Organising code to follow Domain Driven Design on MVP level.

Any relational database is OK to start with. Or is it?

Which database to choose before you start crafting your MVP is very important. Most engineers pick some relational database, like Postgres or similar. Relational databases are more than 30 years old and were designed to follow simple architecture designs where just a few objects (like a user can use this feature) interact between themselves. Most SaaS platforms are very complex. What will happen when you model your MVP into a relational database, and after 5 years it grows into big tables (still OK, most DB engines can handle billions of records) and to very complex SQL queries (a problem, that can be improved with profilers, but not too much)? Most Berlin startups that I worked with have a major problem with the size and complexity of database structure after 5 years of growth. Few big tables in the database, very complex SQL queries, and a bad situation to grow with.

What database to pick? My personal choice is to pick any Graph database, like Neo4j or similar. Why? Most of the business problems can be easily described with graphs. Most of the technical problems can be described as graphs. Complex SQL queries in relational databases are trivial in graph query language (like Cypher). All schemas in relational databases are strict and can not be changed during runtime (fixed schema). But in graph databases schema is dynamic. You can very easily add a new object in a database that has never existed before and link it to existing data. That is very powerful when you are building a SaaS platform that evolves from MVP. In the stage of MVP, you never know exactly in which direction will MVP grow, and for a relational database is very hard to follow these changes over time (adding more complex features). Because of that, relational databases have problems with complex SQL queries. Adding a new node to the graph database and connecting it with existing data is easy, which means you can easily extend your current features by enriching the data model with data that never existed before. Dynamic schema of a graph database is a key advantage in how to be prepared to scale the MVP and not lose the ability to fast prototype and deliver features. Or simply, stay on the positive side of the Ergonomics and Economics of Software Development.

Frontend? Any SPA is ok to start with, but what can go wrong

The last architecture decision is what frontend technology to use and how to set it up at the beginning of a startup. Simple, use any framework for frontend in which developers are skilled to develop fast. The most popular frameworks today for SPA are React, Vue, Angular, and some new players. Pick any of those, but follow just one methodology: use components. Using components in front-end development is like using Lego bricks to assemble UI. For every button, table, list, dropdown, filter, graph,…, there is a component that you can reuse. Do not develop every page of UI as a custom page. The most popular tools today that can simplify frontend development using a design tool like Figma which internally works with components that can be easily exported to any popular SPA framework.

But what to do if after 5 years I have slow feature development?

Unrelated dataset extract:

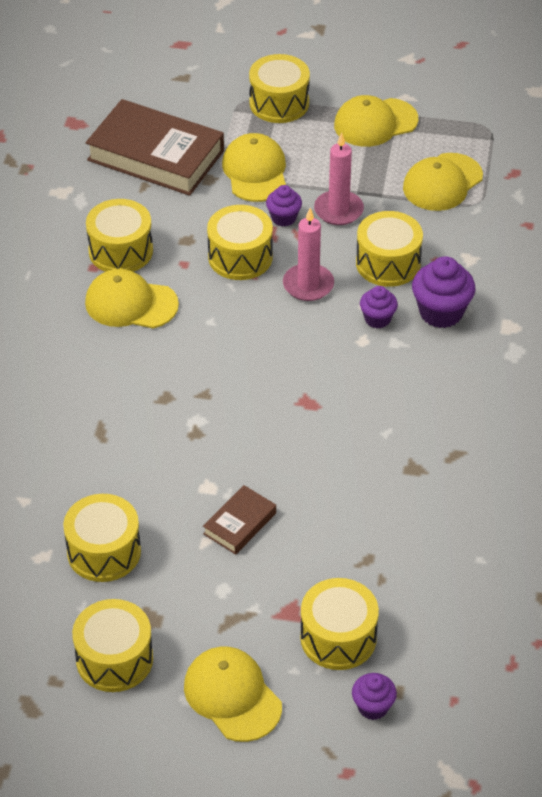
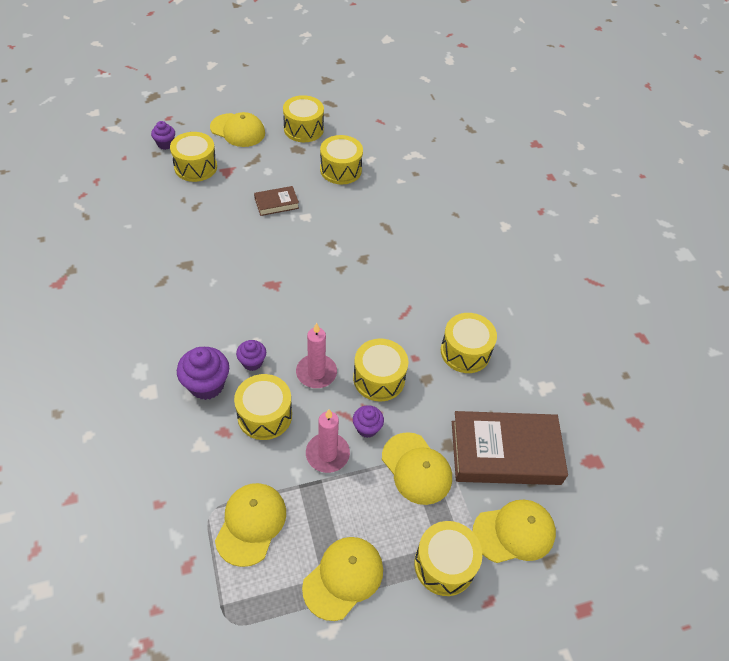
camera: 150 degrees right, 5 degrees up
yellow cap [85,269,179,329] -> yellow cap moved to [472,500,556,563]
brown book [203,485,276,555] -> brown book turned 60 degrees clockwise [254,186,299,216]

Well, you are not alone. A lot of startups in the Berlin area, and probably also in the US have this issue scaling from MVP to proper SaaS platform. My personal choice is what to do when you have bottlenecks in every component of your SaaS architecture is to plan and execute refactoring. If you have a monolithic backend system with Spaghetti code, refactor it first internally to follow DDD. After that split the monolith into several parts, and after that split more if necessary. Refactoring is not about losing time or money. With refactoring engineers will learn a lot about the code but also a lot about the business, because for making changes in the code you need to understand business rules. After refactoring the value is not to have better code structure, but the goal is to have better-aligned engineers who now better understand your business model and how the code is handling it. This is a starting point of Bottom-up development. You are now ready to make miracles on the feature level, very fast. And your customers will love it.